Mimolette

Region: France
Milk: Cow milk
Texture: Semi-hard

The Mimolette is a most unusual cheese, spherical like an Edam but with a rough moon-like surface and a bright orange interior. It resembles a cantaloupe when cut open.

The cheese originated in Holland and is made in a similar way to Edam, using pasteurised cows’ milk.. It is believed to have been introduced to France when Flanders was a part of that country.  Some believe that in the 17th century the French minister Colbert forbade the importation of foreign goods, including cheese, and so the French began making it for themselves. It was originally made by the request of Louis XIV, who – in the context of Jean-Baptiste Colbert’s mercantilistic policies – was looking for a native French product to replace the then very popular Edam. To differentiate it from Edam, however, he had it colored orange.

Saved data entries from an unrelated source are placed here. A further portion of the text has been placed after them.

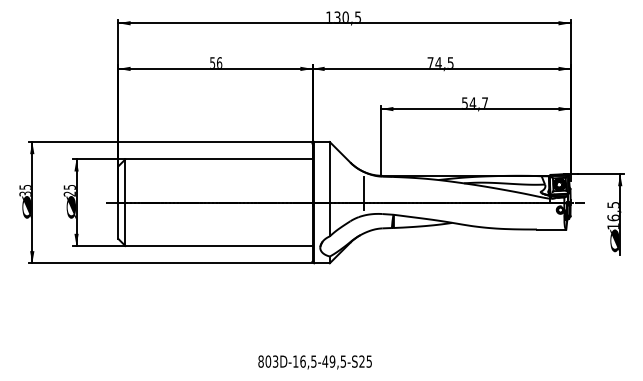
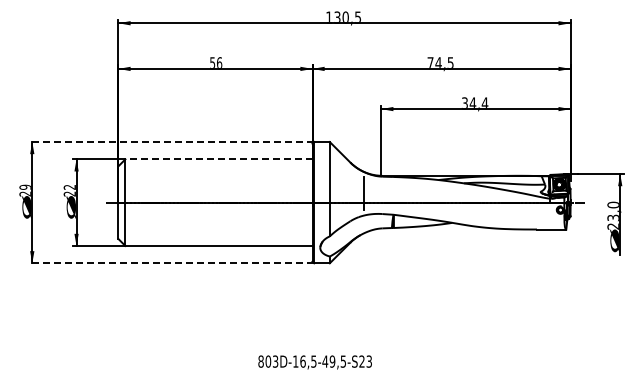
text at (475, 102): 54,7 -> 34,4
line at (171, 142): solid -> dashed
line at (218, 159): solid -> dashed
text at (69, 187): 25 -> 22
text at (24, 190): 35 -> 29
text at (612, 215): 16,5 -> 23,0
line at (171, 263): solid -> dashed
text at (368, 360): 803D-16,5-49,5-S25 -> 803D-16,5-49,5-S23
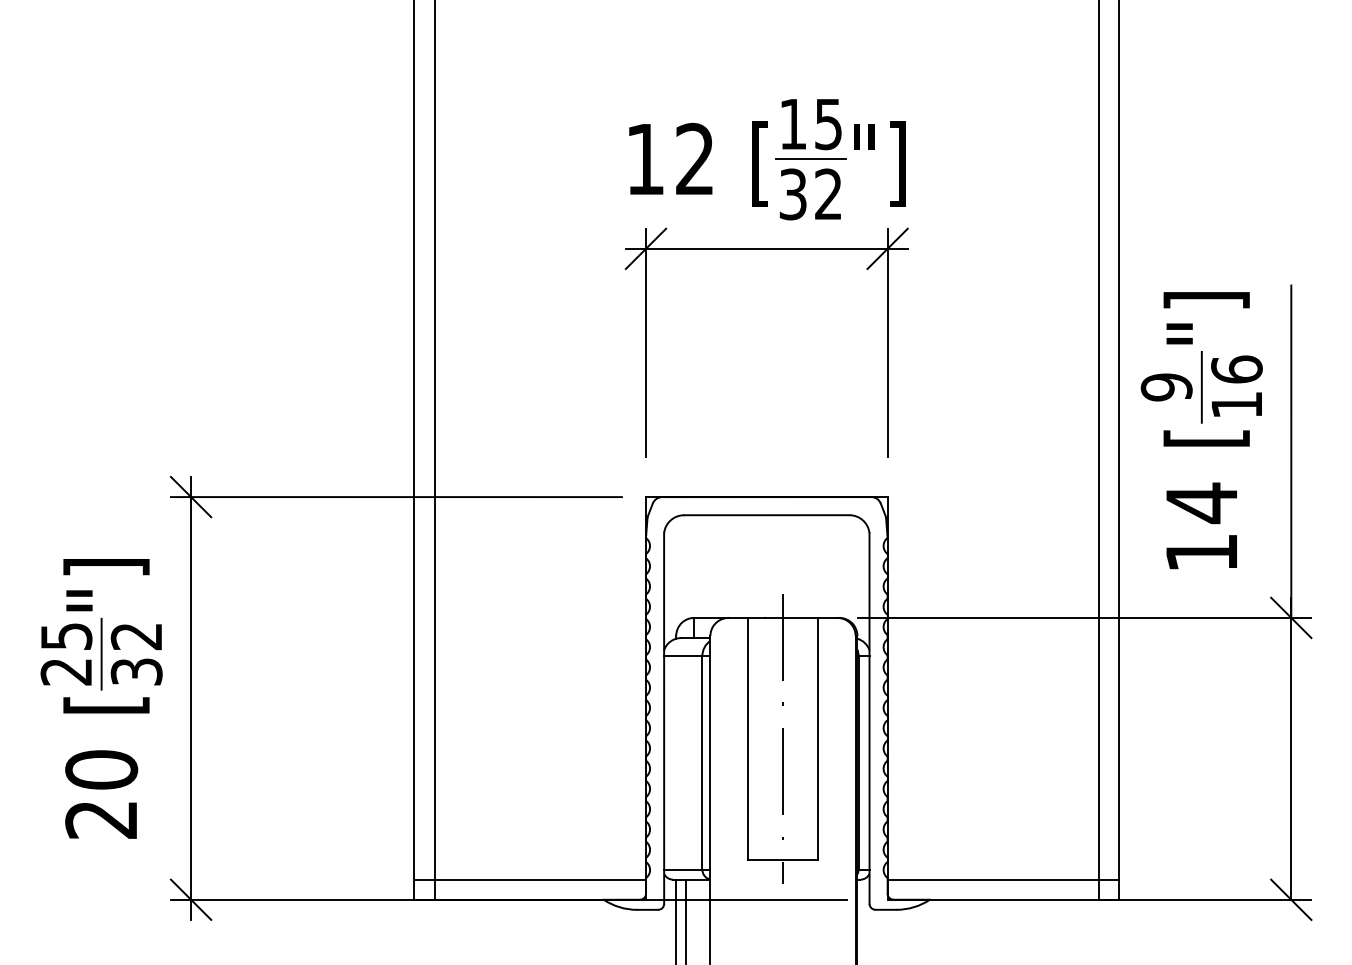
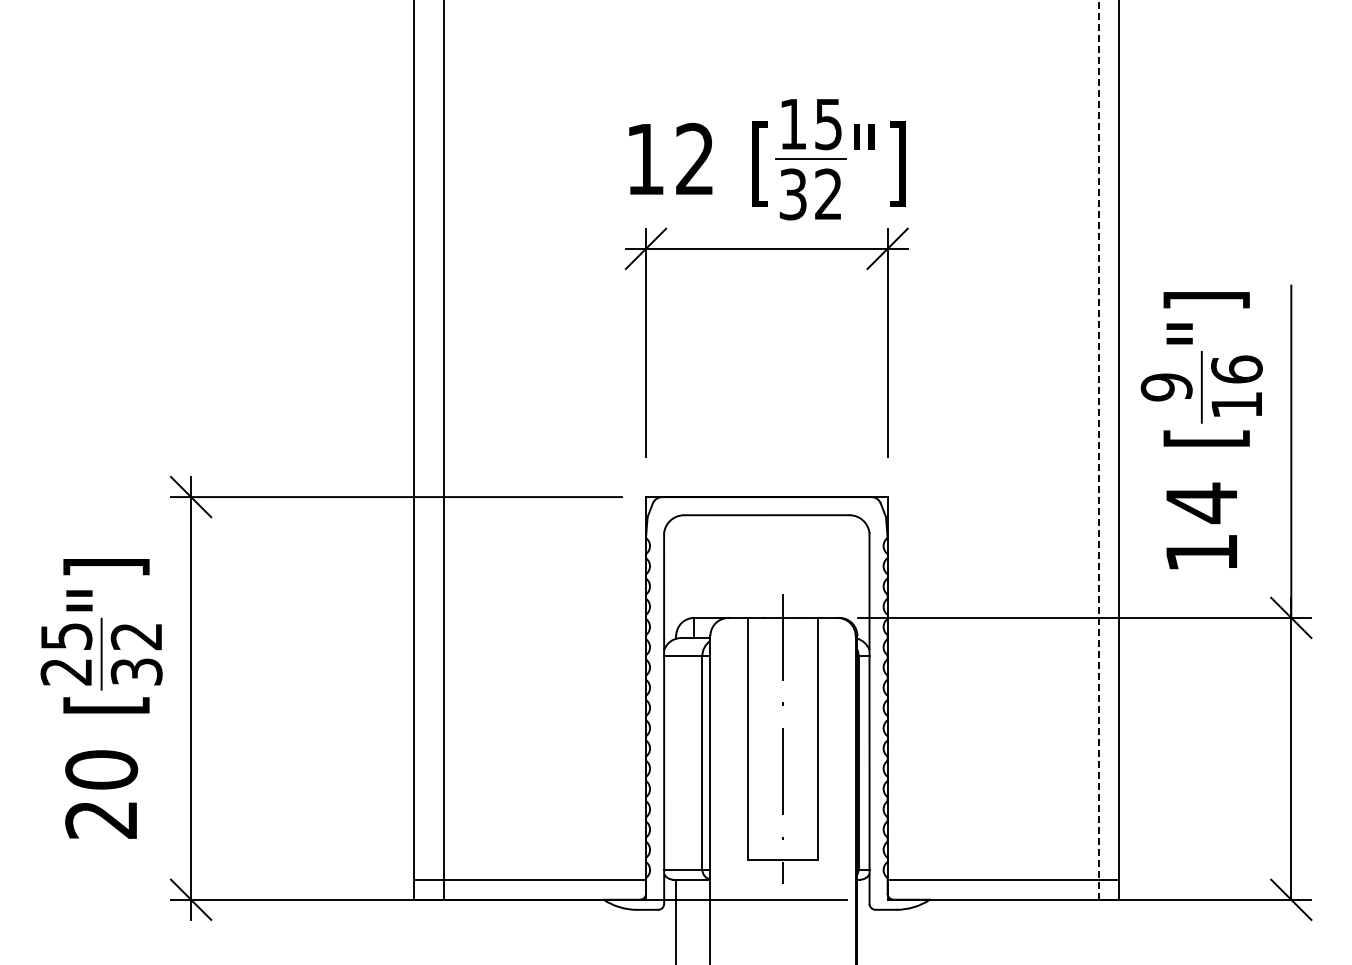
line at (1099, 449): solid -> dashed
line at (434, 450) position: (434, 450) -> (443, 450)
line at (686, 920): present -> none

It is now made in Flanders and also in other parts of France, particularly Brittany, and it is often known as ‘Boule de Lille’. The name Mimolette derives from ‘mi-mou‘ meaning ‘half-soft‘. The name Boule de Lille derives from a ripening cellar in the city of Lille, where the cheese was originally matured.

A cow’s-milk cheese, it normally weighs about 2 kg (approximately 4.5 pounds). The crust  is soft when young – with age it becomes harder. It has a gray crust (non-edible) and orangish flesh. It is a matured Edam that is allowed to ripen for around six month to nine. The natural rind ranges in colour from yellow orange to light brown and is pitted, dry and hard. Intensely fruity, it is popular as a cooking cheese and as a snack to eat with a glass of beer. When young (4 – 6 month), the cheese is firm compact and slightly oily with a subtle fruity aroma and a mellow nutty taste. Most of this cheese is, however, eaten when aged. The bright, deep tangerine colour of the cheese is due to the natural dye, annatto.

Mimolette can be consumed at different stages of aging. When younger, its taste resembles that of Parmesan. Most cheese lovers appreciate it most when “extra-old” (extra-vieille). At that point, it can become rather hard to chew, and the flesh takes a hazelnut-like flavour.